Search code examples
pandasscikit-learnk-means

Retrieve Indices while performing K-Means algorithm


I have a data frame of following form;

dict_new={'var1':[1,0,1,0,2],'var2':[1,1,0,2,0],'var3':[1,1,1,2,1]}
pd.DataFrame(dict_new,index=['word1','word2','word3','word4','word5'])

Please note that actual dataset is quite big, above example is for simplicity. Then I performed K-means algorithm in sickit-learn, and took 2 cluster centroids for simplicity.

from sklearn.cluster import KMeans
num_clusters = 2
km = KMeans(n_clusters=num_clusters,verbose=1)
km.fit(dfnew.to_numpy())

Suppose the new cluster centroids are given by

centers=km.cluster_centers_
centers
array([[0.        , 1.5       , 1.5       ],
       [1.33333333, 0.33333333, 1.        ]])

The goal is to find two closest words for each cluster centroid, i.e. for each cluster center identify two closest words. I used the distance_matrix from scipy package, and got the output as a 2 x 5 matrix, corresponding to 2 centers and 5 words. Please see code below.

from scipy.spatial import distance_matrix
distance_matrix(centers,np.asmatrix(dfnew.to_numpy()))
array([[1.22474487, 0.70710678, 1.87082869, 0.70710678, 2.54950976],
   [0.74535599, 1.49071198, 0.47140452, 2.3570226 , 0.74535599]])

But we don't see the word indices here. So I am not being able to identify the two closest words for each centroid. Can I kindly get help on how we can retrieve the indices(which was defined in the original data frame).

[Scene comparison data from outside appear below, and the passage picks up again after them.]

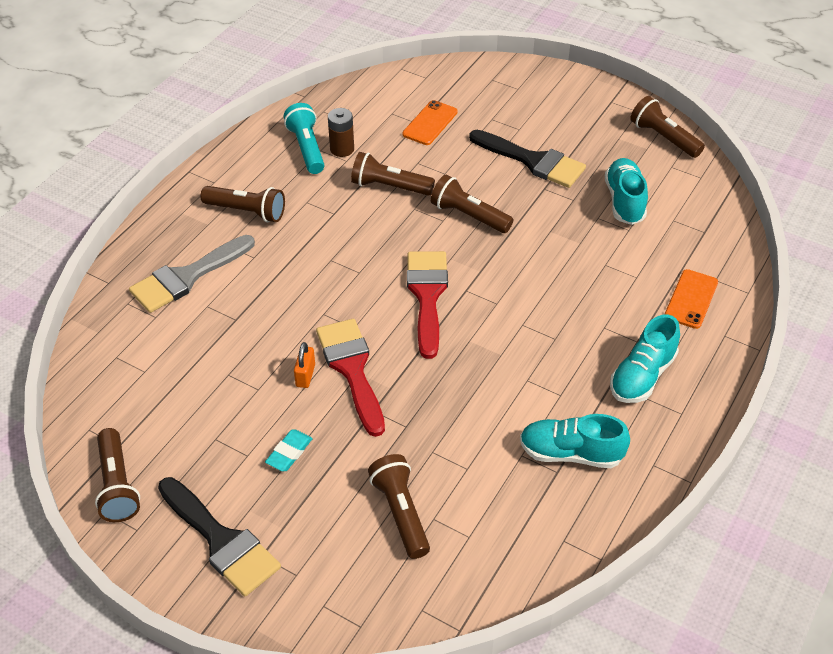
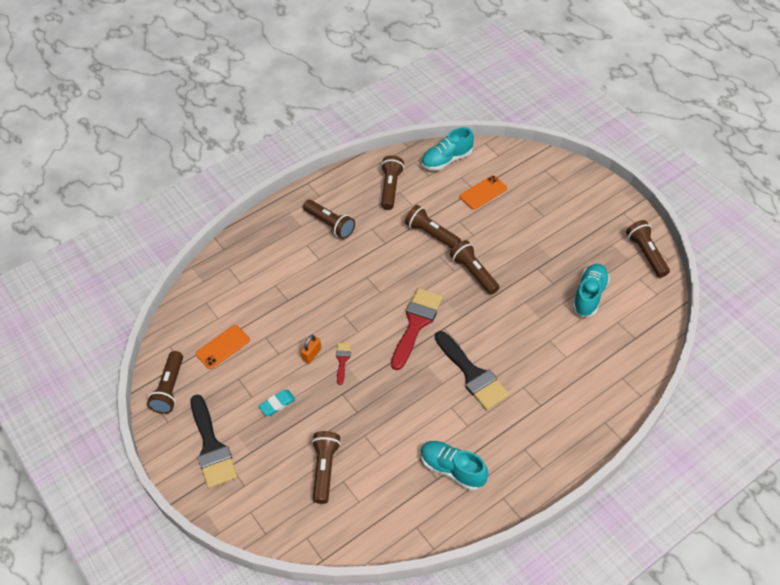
camera: 25 degrees right, 5 degrees up
grey brush [129,235,255,313] -> none
turquoise flashlight [284,103,325,174] -> brown flashlight [381,155,404,210]
red brush [316,319,385,437] -> red brush [336,343,351,385], size x0.48
brown battery [328,108,354,157] -> none
black brush [469,130,586,188] -> black brush moved to [435,331,509,410]
turquoise shoe [610,314,680,403] -> turquoise shoe moved to [421,127,474,171]
orange phone [665,269,718,329] -> orange phone moved to [196,325,250,369]

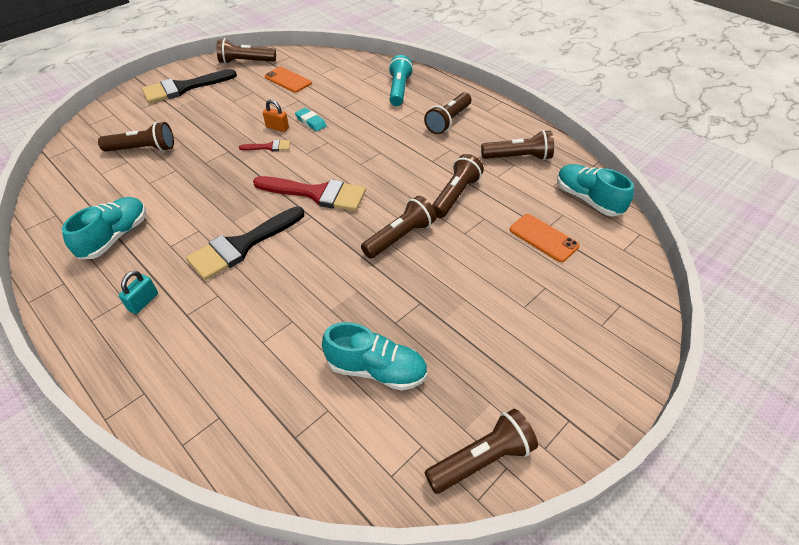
camera: 80 degrees right, 5 degrees down
turquoise eraser [259,390,296,416] -> turquoise eraser moved to [295,108,327,131]
none -> turquoise padlock [119,271,158,314]
none -> turquoise flashlight [389,55,413,106]

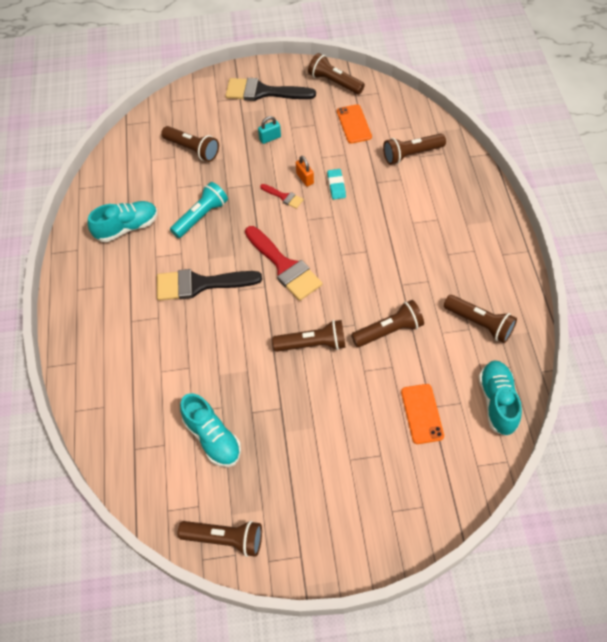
camera: 40 degrees right, 10 degrees up
turquoise padlock [119,271,158,314] -> turquoise padlock moved to [258,116,281,144]
turquoise flashlight [389,55,413,106] -> turquoise flashlight moved to [170,182,228,238]
brown flashlight [424,92,471,134] -> brown flashlight moved to [383,133,446,165]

Help is appreciated.


Solution

  • Given that I understand what you want to do properly, here is a minimal working example on how to find the index of the words.

    First, let's generate a similar reproducible environement

    # import packages
    import pandas as pd
    import numpy as np
    from sklearn.cluster import KMeans
    from scipy.spatial.distance import cdist
    from scipy.spatial import distance_matrix
    
    # set up the DataFrame
    dict_new={'var1':[1,0,1,0,2],'var2':[1,1,0,2,0],'var3':[1,1,1,2,1]}
    df = pd.DataFrame(dict_new,index= ['word1','word2','word3','word4','word5'])
    
    # get the cluster centers
    kmeans = KMeans(n_clusters=2, random_state=0).fit(np.array(df))
    centers = kmeans.cluster_centers_
    

    If you only need to know the one closest word

    Now, if you wanted to use a distance matrix, you could do (instead):

    def closest(df, centers):
         # define the distance matrix
         mat = distance_matrix(centers, np.asmatrix(df.to_numpy()))
         # get an ordered list of the closest word for each cluster centroid
         closest_words = [df.index[i] for i in np.argmin(mat, axis=1)]
    
         return closest_words
    
    # example of it working for all centroids
    print(closest(df, centers))
    # > ['word3', 'word2']
    

    If you need to know the 2 closest words

    Now, if we want the two closest words:

    def two_closest(df, centers):
         # define the distance matrix
         mat = distance_matrix(centers, np.asmatrix(df.to_numpy()))
         # get an ordered list of lists of the closest two words for each cluster centroid
         closest_two_words = [[df.index[i] for i in l] for l in np.argsort(mat, axis=1)[:,0:2]]
         
         return closest_two_words
    
    # example of it working for all centroids
    print(two_closest(df, centers))
    # > [['word3', 'word5'], ['word2', 'word4']]
    

    Please tell if this is not what you wanted to do or if my answer does not fit your needs! And don't forget to mark the question as answered if I solved your problem.